◆ **Provided passage**:

The Washington Post (WaPo) laid off fully a third of its staff on Wednesday, eliminating its sports section entirely and paring down its foreign desk to bare bones, reports NewsBusters.
Reports of layoffs threatening the newsroom have been circling for months, and now over 300 journalist were let go. There was devastation among Post employees.
“To be part of the Washington Post Sports department was to be a part of an exemplary human experience, a rarefied collegiality, a beacon of collaboration and a near-bewildering scarcity of envy,” Chuck Culpepper, a member of the award-winning sports section, posted on X.

Foreign Desk reporter Lizzie Johnson got the news while overseas.
“I was just laid off by The Washington Post in the middle of a warzone,” she wrote on X from Ukraine. “I have no words. I’m devastated.”
Curtis Houck of Media Research Center says the paper had been drowning in red ink for years.
“The Washington Post, like a lot of legacy media outlets, has been hemorrhaging money for years and what feels like decades now. They lost $77 million in 2023, and in 2024 some estimates have put it at $100 million,” informs Houck.

◆ **Stored records**:
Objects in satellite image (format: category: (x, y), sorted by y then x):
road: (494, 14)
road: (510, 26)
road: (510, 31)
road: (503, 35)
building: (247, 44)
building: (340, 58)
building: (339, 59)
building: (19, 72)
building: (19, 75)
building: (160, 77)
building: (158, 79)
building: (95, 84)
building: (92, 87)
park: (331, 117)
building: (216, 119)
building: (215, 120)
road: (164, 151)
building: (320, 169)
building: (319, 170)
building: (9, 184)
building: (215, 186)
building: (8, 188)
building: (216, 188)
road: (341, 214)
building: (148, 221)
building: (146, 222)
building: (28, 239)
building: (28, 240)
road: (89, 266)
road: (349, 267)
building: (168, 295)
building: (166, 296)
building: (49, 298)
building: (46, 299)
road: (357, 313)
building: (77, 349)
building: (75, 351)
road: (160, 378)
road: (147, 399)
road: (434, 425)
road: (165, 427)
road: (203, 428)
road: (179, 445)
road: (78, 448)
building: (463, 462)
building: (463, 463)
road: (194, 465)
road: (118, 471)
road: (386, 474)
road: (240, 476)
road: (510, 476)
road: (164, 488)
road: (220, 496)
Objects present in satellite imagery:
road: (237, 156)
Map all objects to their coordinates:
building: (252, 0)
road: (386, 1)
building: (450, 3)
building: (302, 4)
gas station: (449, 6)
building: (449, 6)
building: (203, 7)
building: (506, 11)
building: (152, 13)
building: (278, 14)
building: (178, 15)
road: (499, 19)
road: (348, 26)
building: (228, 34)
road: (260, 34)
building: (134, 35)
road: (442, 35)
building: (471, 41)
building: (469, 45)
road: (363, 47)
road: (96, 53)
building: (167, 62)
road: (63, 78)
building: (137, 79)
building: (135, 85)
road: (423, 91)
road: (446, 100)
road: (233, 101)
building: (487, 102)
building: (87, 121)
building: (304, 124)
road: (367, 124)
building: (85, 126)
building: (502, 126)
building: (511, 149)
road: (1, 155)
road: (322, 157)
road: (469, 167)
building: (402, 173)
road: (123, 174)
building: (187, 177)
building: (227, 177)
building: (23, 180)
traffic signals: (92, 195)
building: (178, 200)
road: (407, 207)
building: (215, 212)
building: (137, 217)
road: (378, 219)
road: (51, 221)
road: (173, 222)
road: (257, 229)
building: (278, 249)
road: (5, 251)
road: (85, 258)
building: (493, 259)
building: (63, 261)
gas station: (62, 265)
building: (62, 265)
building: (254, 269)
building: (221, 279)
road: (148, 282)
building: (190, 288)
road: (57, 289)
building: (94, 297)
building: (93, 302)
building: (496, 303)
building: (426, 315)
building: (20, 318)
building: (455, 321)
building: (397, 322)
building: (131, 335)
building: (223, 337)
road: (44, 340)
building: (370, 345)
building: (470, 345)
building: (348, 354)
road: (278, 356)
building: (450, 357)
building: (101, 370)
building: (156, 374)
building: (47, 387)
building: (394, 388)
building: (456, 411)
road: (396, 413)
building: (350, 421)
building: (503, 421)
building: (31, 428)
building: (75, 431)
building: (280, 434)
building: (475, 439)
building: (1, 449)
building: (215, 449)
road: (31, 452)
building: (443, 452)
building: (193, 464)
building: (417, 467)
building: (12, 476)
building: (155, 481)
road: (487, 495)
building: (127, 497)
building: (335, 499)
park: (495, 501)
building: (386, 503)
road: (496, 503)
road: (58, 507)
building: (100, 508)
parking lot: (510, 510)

◆ **What is asked**:
Using the passage on the Washington Post layoffs, answer these:
1. How many journalists were let go?
2. From which country did Lizzie Johnson write about being laid off?
3. How much money did the paper lose in 2023?
The data play no part in the work requested here.

◆ **Written solution**:
1. Over 300.
2. Ukraine.
3. $77 million.